## WORK REQUEST:
Find every line in the data below that contains the string "speed", and copy each of those lines.

|---|

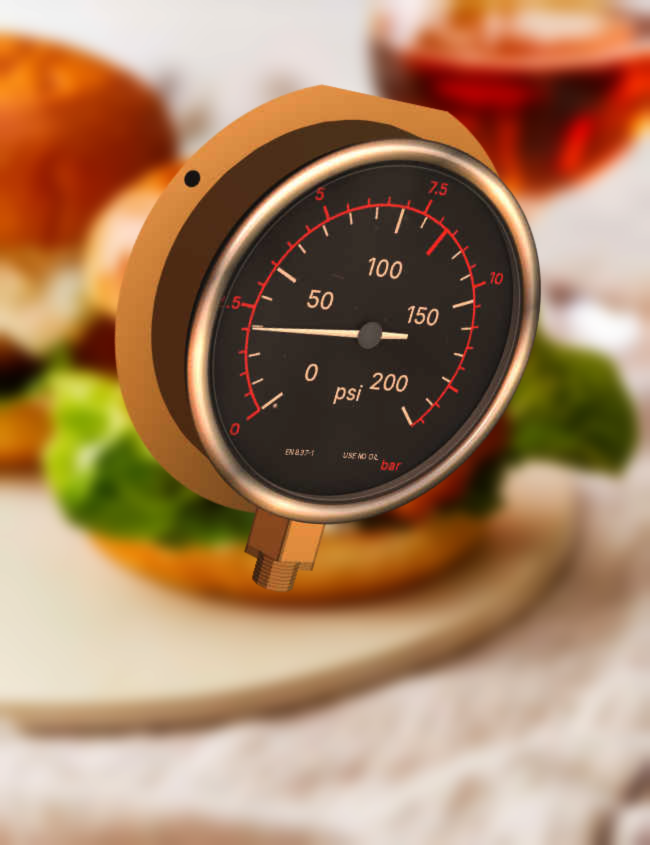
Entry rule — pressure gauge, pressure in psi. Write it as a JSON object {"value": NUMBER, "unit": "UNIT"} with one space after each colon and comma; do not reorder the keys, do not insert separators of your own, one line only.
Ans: {"value": 30, "unit": "psi"}
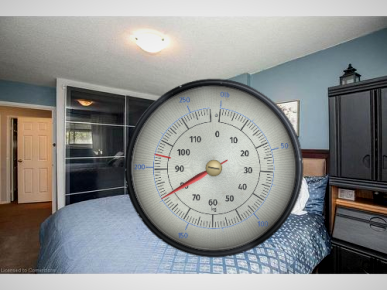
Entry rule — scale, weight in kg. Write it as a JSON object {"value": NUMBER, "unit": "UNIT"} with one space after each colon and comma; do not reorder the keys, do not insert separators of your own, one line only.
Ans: {"value": 80, "unit": "kg"}
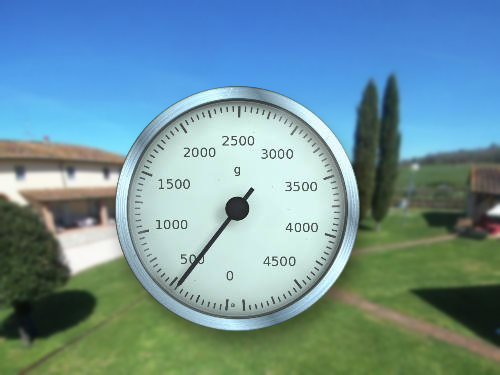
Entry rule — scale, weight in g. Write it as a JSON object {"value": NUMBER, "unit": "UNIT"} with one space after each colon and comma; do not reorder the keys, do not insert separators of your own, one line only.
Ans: {"value": 450, "unit": "g"}
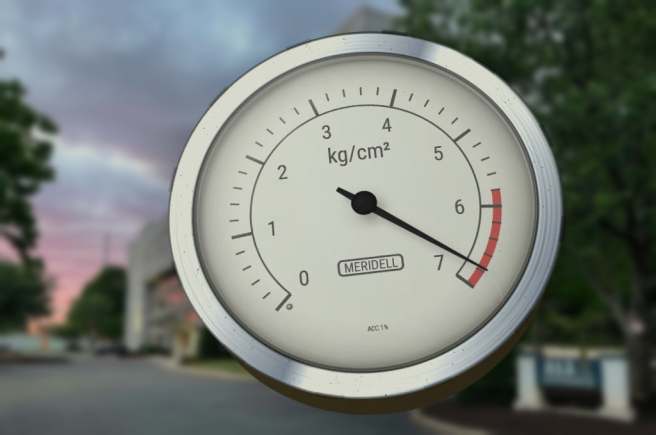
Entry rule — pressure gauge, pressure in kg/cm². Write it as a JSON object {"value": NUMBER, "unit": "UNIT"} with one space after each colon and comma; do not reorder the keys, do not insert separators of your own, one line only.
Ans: {"value": 6.8, "unit": "kg/cm²"}
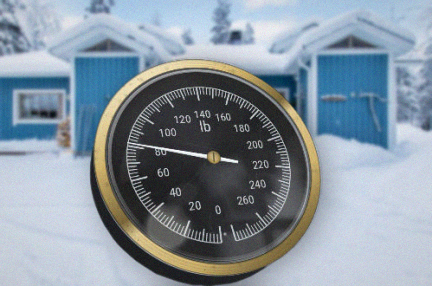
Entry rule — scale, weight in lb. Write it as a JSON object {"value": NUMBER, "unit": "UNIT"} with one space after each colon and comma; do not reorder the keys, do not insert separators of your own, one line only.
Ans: {"value": 80, "unit": "lb"}
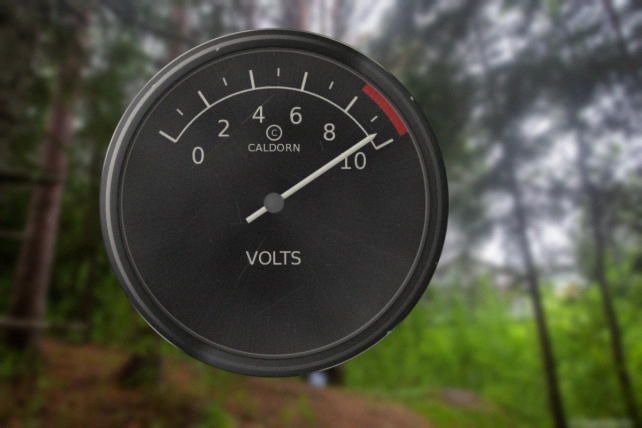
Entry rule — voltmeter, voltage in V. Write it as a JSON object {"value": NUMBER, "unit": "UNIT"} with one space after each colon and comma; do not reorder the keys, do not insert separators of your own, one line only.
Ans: {"value": 9.5, "unit": "V"}
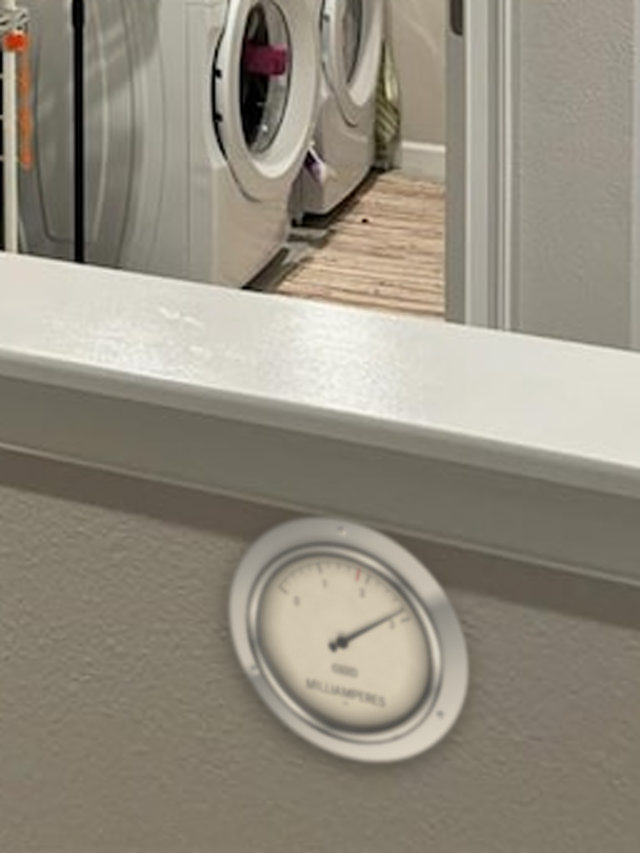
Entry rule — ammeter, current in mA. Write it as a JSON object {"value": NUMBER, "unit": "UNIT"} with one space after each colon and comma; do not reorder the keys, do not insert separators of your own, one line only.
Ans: {"value": 2.8, "unit": "mA"}
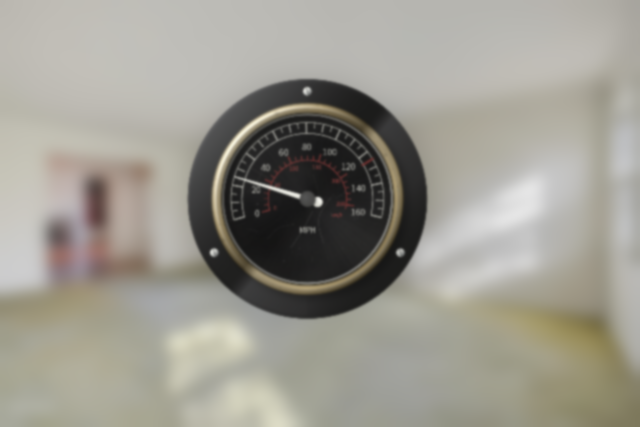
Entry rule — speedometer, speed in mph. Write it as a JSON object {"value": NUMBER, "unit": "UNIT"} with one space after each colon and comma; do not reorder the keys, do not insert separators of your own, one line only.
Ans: {"value": 25, "unit": "mph"}
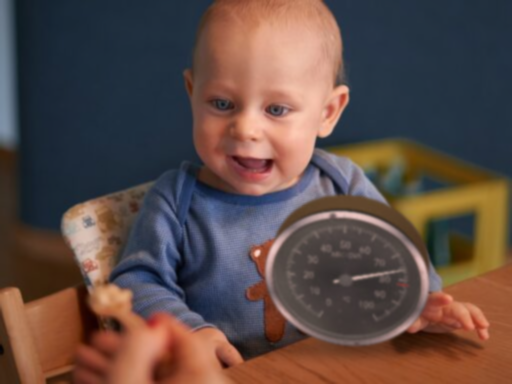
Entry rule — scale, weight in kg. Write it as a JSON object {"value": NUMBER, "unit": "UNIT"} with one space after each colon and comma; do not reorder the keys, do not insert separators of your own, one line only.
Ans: {"value": 75, "unit": "kg"}
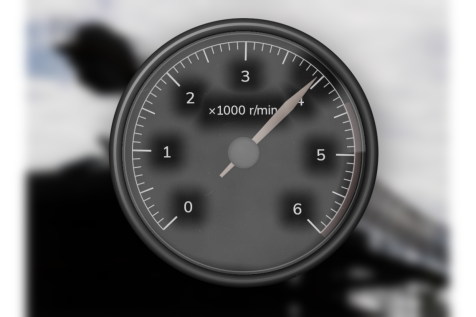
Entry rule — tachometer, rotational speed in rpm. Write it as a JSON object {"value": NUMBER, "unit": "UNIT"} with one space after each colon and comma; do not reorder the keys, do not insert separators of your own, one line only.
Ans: {"value": 3950, "unit": "rpm"}
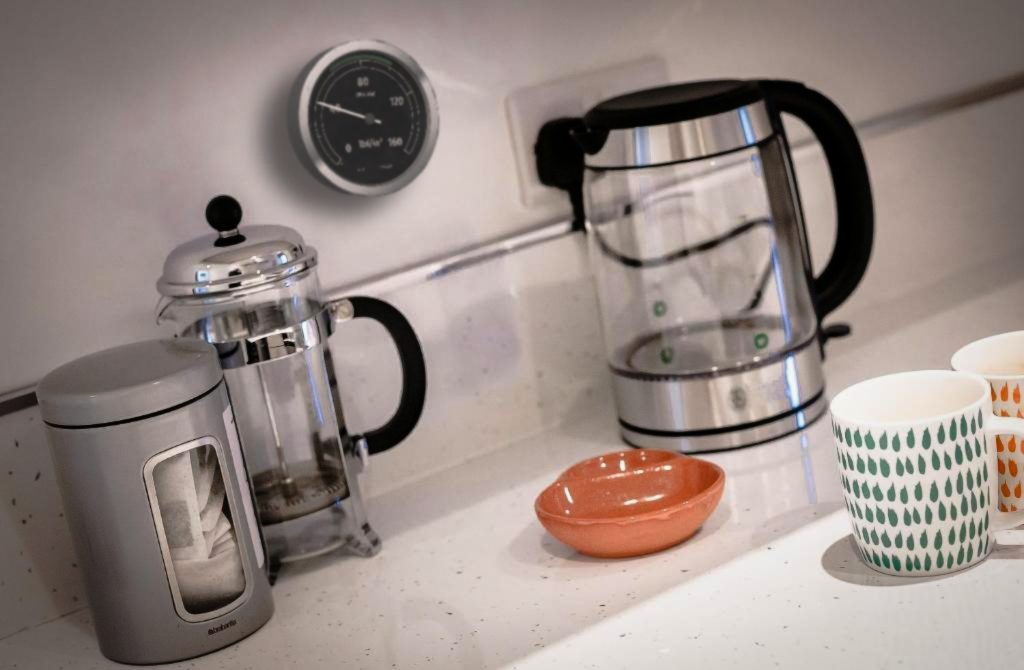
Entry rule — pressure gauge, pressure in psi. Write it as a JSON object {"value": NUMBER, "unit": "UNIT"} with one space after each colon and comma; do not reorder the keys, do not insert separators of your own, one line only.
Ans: {"value": 40, "unit": "psi"}
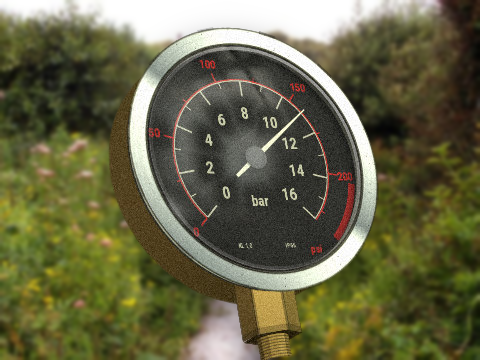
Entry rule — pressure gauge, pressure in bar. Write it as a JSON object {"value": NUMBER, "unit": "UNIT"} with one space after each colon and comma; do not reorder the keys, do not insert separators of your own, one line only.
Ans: {"value": 11, "unit": "bar"}
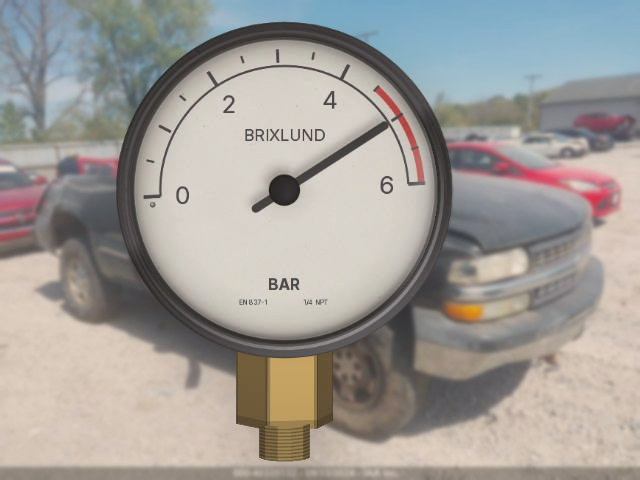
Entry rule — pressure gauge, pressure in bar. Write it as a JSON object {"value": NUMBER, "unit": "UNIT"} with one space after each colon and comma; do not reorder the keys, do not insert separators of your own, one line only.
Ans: {"value": 5, "unit": "bar"}
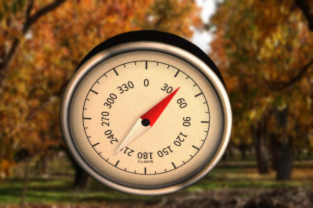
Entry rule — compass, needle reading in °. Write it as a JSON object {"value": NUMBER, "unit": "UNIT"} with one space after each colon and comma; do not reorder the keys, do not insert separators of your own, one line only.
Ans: {"value": 40, "unit": "°"}
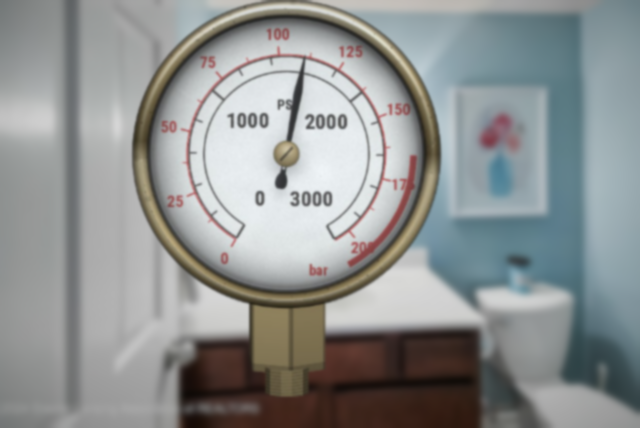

|---|

## TASK RESULT:
Entry rule — speedometer, speed in mph. Write it as a JSON object {"value": NUMBER, "unit": "UNIT"} with one space after each colon and comma; do not reorder the keys, do not insert separators of your own, one line only.
Entry rule — tachometer, rotational speed in rpm. Write it as a JSON object {"value": NUMBER, "unit": "UNIT"} with one space after each colon and comma; do not reorder the keys, do not insert separators of your own, one line only.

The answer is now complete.